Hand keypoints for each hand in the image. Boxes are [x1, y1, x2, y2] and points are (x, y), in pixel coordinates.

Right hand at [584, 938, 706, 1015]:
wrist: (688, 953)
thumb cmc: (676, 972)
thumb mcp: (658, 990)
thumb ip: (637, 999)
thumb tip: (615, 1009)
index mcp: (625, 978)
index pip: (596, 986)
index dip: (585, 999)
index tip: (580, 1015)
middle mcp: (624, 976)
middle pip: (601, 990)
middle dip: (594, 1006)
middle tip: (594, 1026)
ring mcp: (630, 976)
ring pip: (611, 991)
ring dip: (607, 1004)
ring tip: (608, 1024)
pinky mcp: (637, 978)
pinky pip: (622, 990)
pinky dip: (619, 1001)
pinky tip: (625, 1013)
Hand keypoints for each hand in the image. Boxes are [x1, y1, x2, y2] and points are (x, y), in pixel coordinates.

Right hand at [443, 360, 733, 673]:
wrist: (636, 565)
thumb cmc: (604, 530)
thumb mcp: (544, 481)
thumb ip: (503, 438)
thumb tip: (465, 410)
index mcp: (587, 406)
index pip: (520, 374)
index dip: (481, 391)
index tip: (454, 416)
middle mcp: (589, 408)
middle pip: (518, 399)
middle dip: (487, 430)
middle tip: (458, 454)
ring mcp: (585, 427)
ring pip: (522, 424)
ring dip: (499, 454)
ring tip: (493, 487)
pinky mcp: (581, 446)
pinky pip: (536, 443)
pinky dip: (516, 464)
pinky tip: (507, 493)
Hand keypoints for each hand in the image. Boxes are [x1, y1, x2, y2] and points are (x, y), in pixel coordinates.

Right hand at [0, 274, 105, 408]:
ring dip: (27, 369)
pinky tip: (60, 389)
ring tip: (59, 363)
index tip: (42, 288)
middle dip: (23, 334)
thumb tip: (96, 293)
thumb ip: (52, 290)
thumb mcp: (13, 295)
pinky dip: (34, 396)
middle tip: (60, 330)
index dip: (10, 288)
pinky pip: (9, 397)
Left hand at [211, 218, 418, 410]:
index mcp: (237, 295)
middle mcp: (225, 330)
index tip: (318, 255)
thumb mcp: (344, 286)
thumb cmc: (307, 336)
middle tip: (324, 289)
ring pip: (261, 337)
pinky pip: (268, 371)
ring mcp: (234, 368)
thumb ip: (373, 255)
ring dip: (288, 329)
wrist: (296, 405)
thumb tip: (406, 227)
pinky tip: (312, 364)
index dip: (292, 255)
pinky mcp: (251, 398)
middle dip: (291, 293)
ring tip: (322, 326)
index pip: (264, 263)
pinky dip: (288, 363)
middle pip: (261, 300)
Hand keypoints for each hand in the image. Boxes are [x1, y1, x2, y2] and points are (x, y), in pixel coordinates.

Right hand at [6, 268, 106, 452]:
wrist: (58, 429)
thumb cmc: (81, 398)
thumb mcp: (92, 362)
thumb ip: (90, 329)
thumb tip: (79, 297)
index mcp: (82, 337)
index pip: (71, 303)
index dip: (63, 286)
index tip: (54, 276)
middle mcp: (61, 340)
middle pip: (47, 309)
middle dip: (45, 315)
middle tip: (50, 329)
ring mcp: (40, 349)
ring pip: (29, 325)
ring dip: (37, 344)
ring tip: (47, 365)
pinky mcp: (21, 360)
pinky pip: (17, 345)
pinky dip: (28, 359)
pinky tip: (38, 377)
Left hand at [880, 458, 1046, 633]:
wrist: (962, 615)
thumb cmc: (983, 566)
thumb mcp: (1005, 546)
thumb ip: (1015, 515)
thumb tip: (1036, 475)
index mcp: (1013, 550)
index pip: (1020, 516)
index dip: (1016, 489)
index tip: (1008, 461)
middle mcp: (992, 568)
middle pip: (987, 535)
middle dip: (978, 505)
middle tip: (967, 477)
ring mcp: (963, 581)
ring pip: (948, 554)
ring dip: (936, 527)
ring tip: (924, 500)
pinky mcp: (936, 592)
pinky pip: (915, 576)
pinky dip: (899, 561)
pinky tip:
------
Return a copy of each line in the entries that contains "Right".

ANSWER SPACE —
Right hand at [584, 938, 706, 1015]:
Right hand at [443, 360, 733, 673]:
Right hand at [0, 274, 105, 408]:
Right hand at [6, 268, 106, 452]:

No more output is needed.